## Task to carry out
Render the data below as a JSON list of strings, with one string per line and blank lines dropped. Leave the pictures out.

## The data
^^^^^^^^
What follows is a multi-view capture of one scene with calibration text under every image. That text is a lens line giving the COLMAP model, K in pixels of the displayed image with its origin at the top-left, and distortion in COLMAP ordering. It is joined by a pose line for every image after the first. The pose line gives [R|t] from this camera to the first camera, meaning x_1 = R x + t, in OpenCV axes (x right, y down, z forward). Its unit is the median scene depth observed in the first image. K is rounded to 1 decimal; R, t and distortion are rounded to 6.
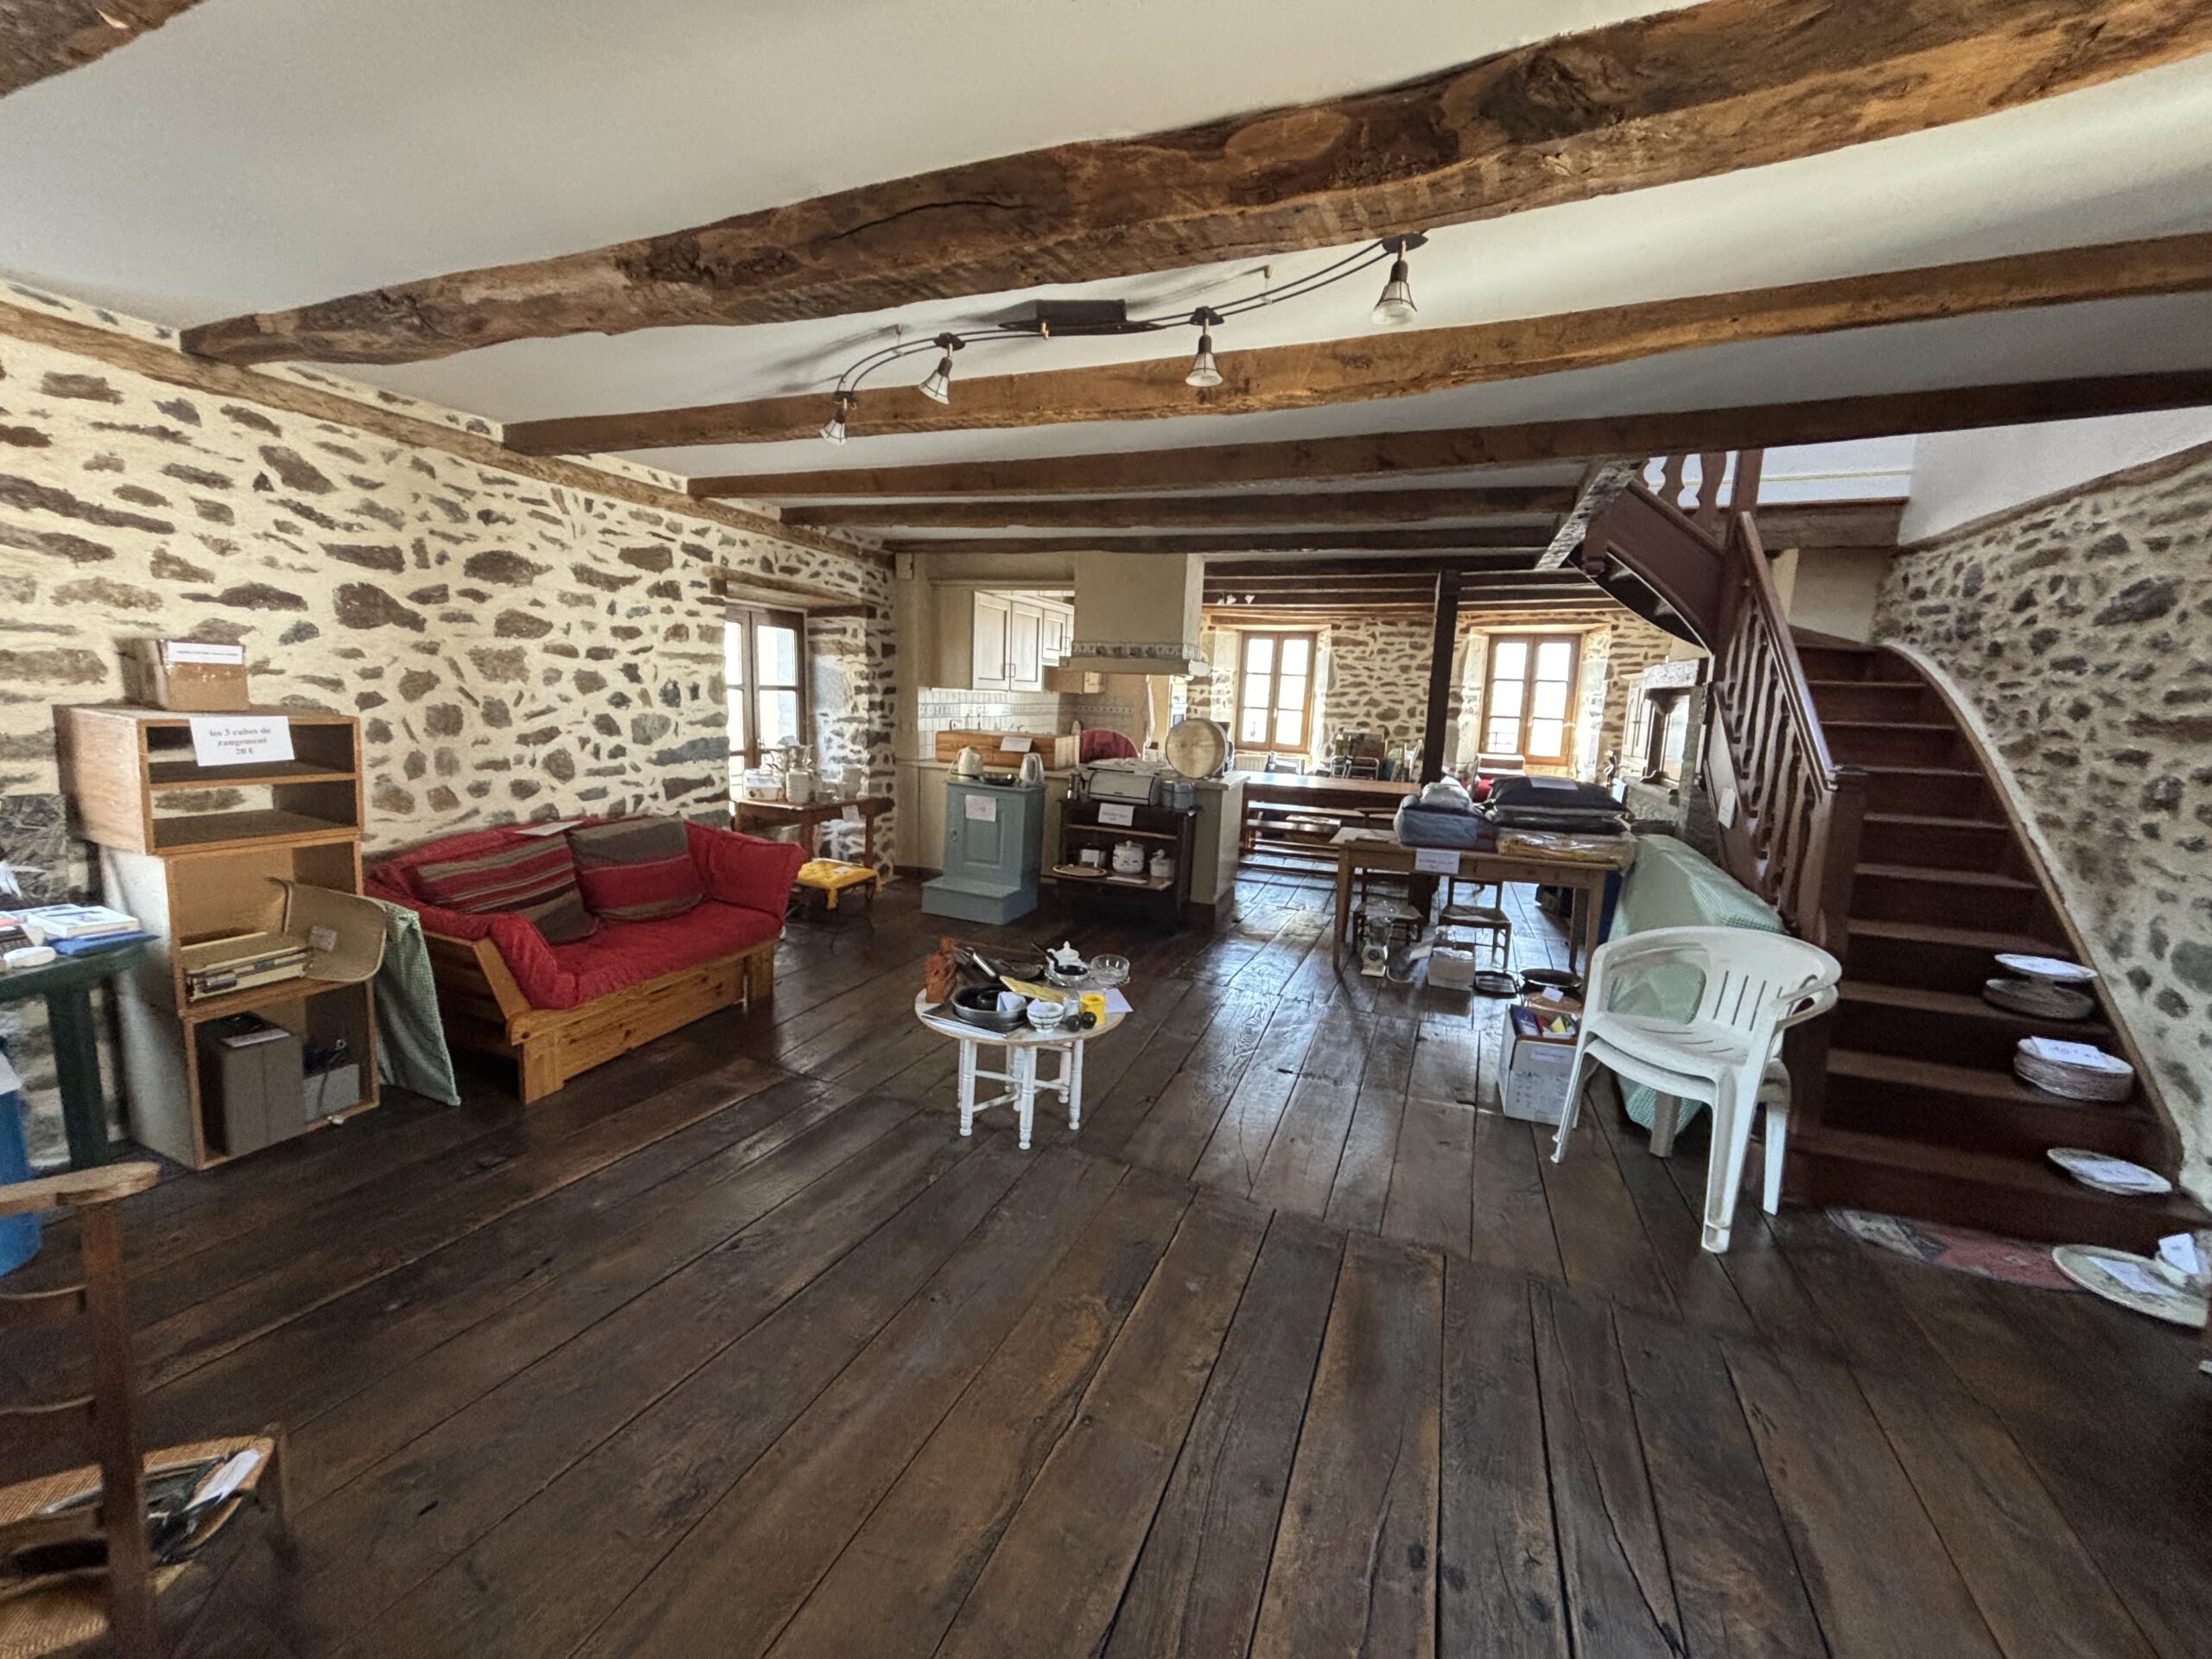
lens RADIAL K [[885.2, 0, 1103.5], [0, 885.2, 825.4], [0, 0, 1]] dist [0.003160, 0.000198]
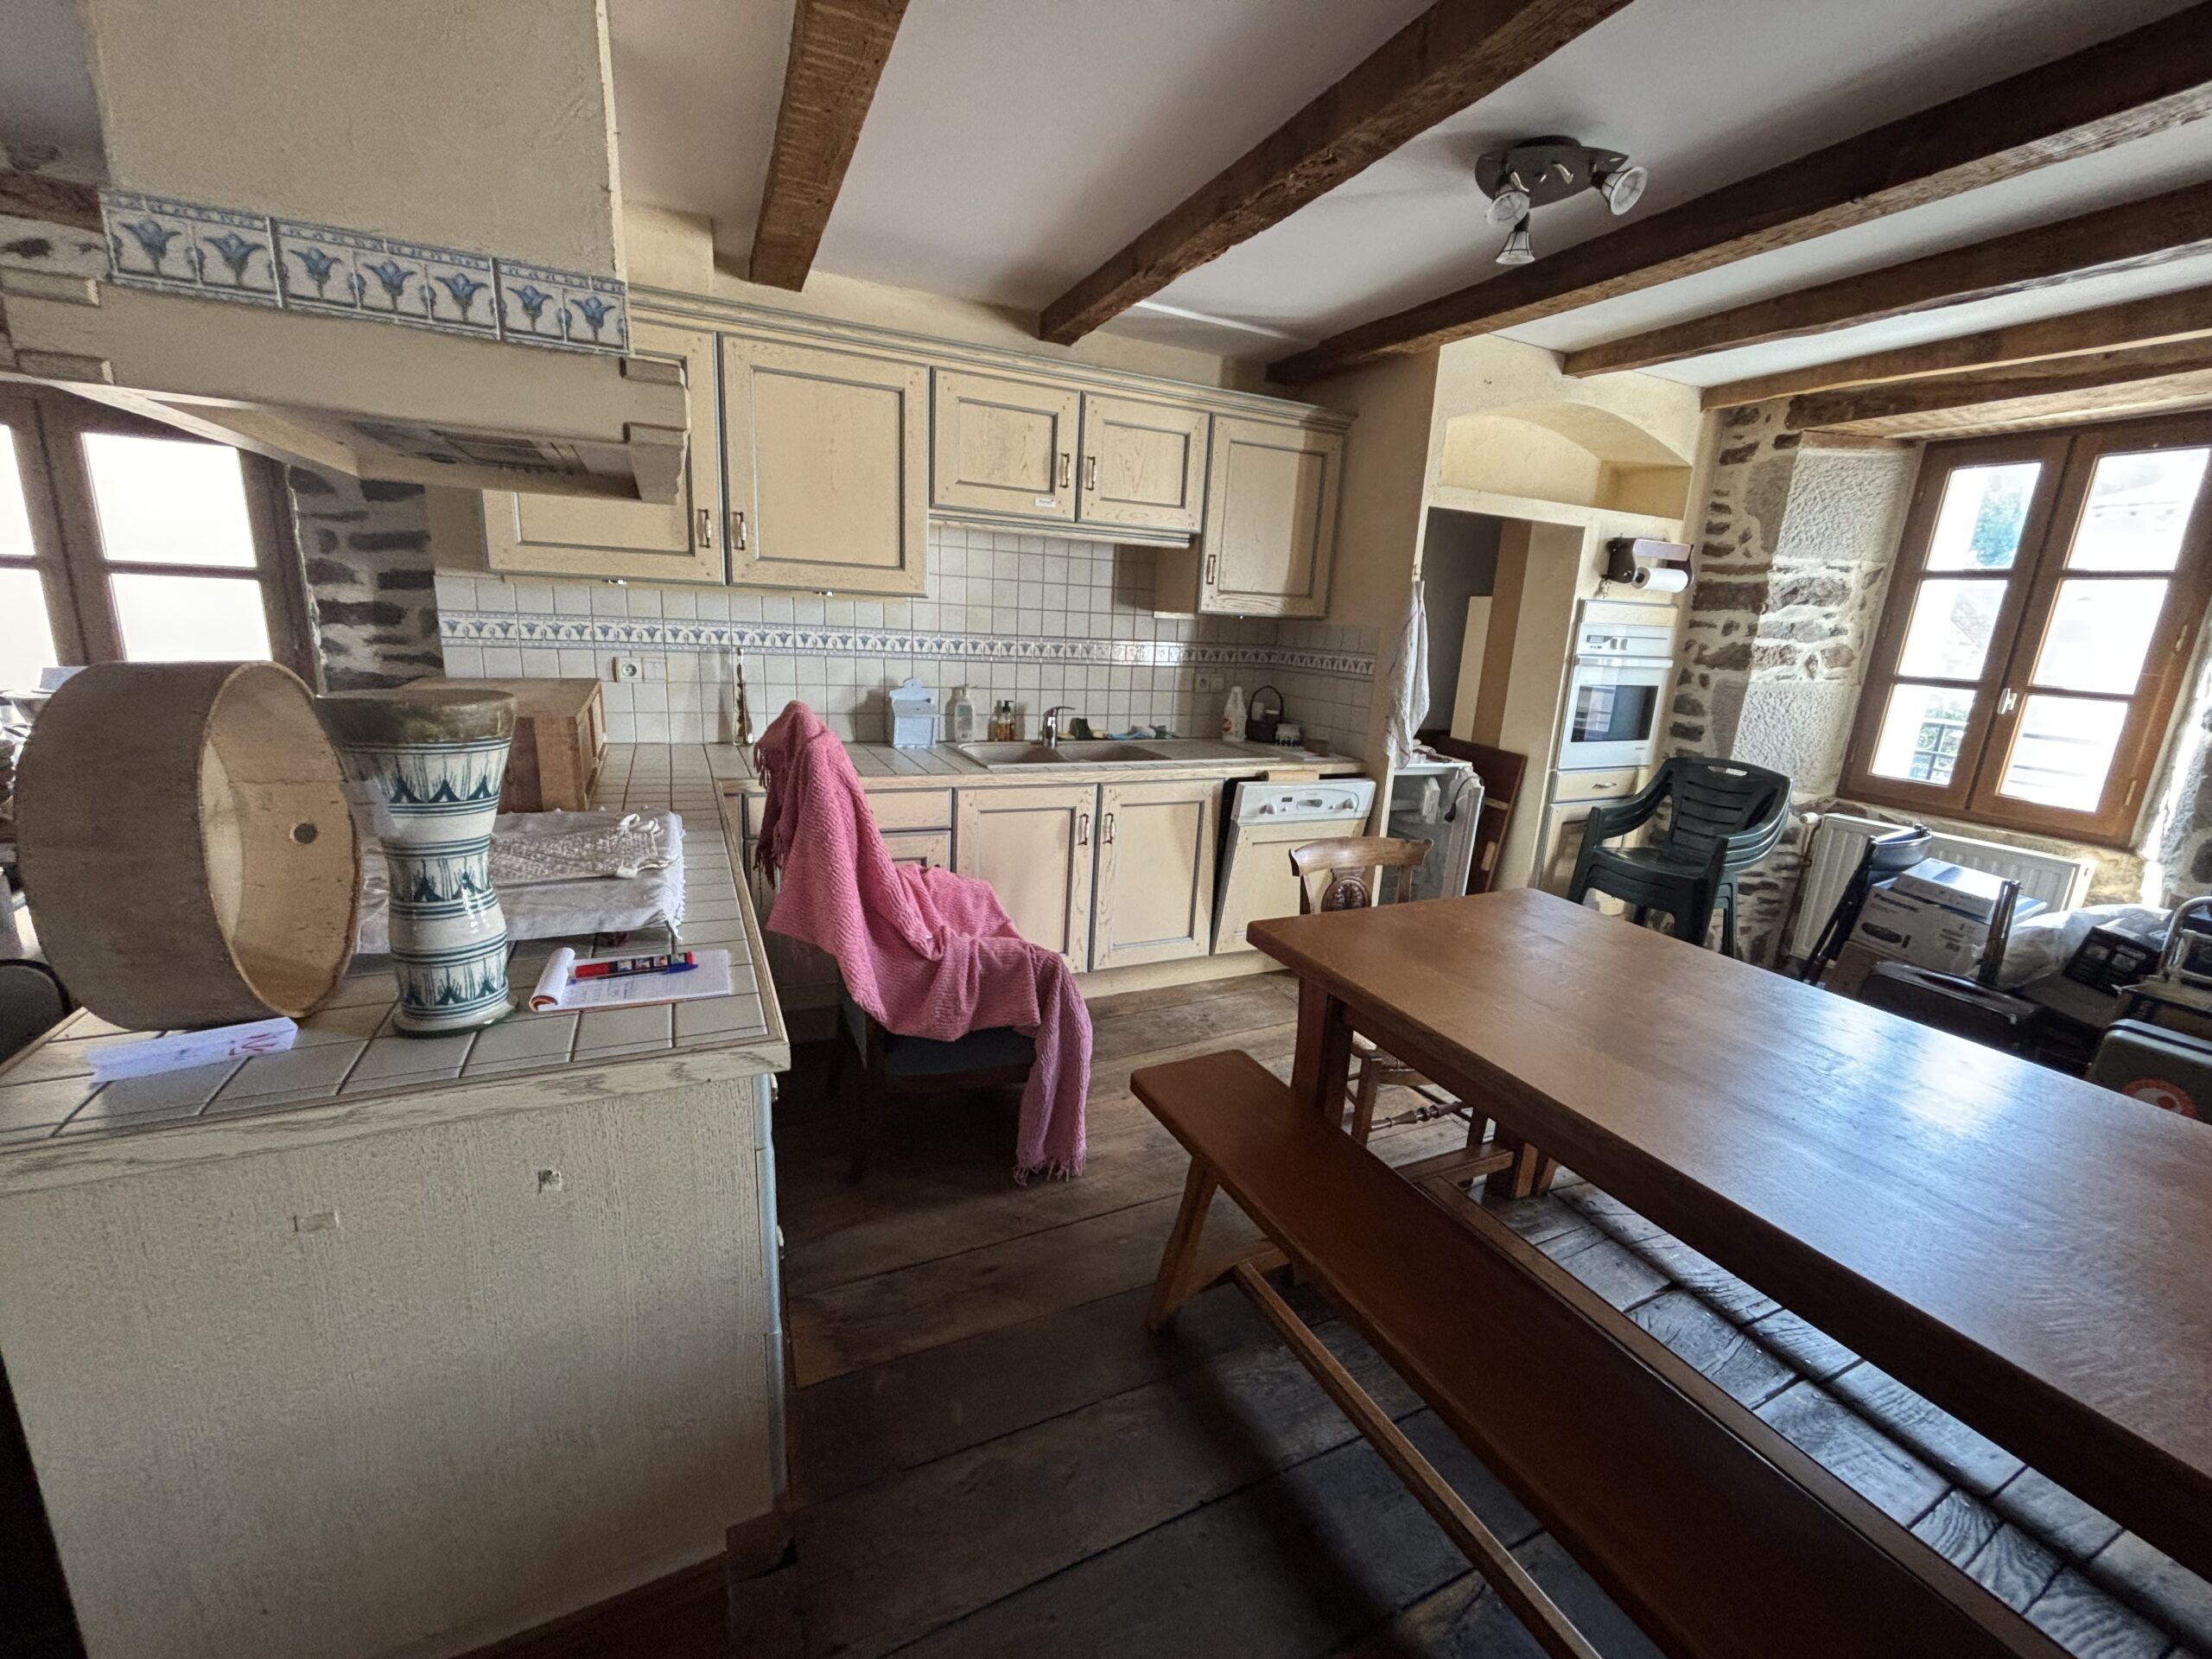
lens RADIAL K [[885.2, 0, 1097.9], [0, 885.2, 817.1], [0, 0, 1]] dist [0.003160, 0.000198]
pose [[0.739333, 0.149832, -0.656458, 0.169304], [-0.125314, 0.988513, 0.084487, -0.072997], [0.661576, 0.019799, 0.749617, 0.559043]]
^^^^^^^^
## Written response
[
  "What follows is a multi-view capture of one scene with calibration text under every image. That text is a lens line giving the COLMAP model, K in pixels of the displayed image with its origin at the top-left, and distortion in COLMAP ordering. It is joined by a pose line for every image after the first. The pose line gives [R|t] from this camera to the first camera, meaning x_1 = R x + t, in OpenCV axes (x right, y down, z forward). Its unit is the median scene depth observed in the first image. K is rounded to 1 decimal; R, t and distortion are rounded to 6.",
  "lens RADIAL K [[885.2, 0, 1103.5], [0, 885.2, 825.4], [0, 0, 1]] dist [0.003160, 0.000198]",
  "lens RADIAL K [[885.2, 0, 1097.9], [0, 885.2, 817.1], [0, 0, 1]] dist [0.003160, 0.000198]",
  "pose [[0.739333, 0.149832, -0.656458, 0.169304], [-0.125314, 0.988513, 0.084487, -0.072997], [0.661576, 0.019799, 0.749617, 0.559043]]"
]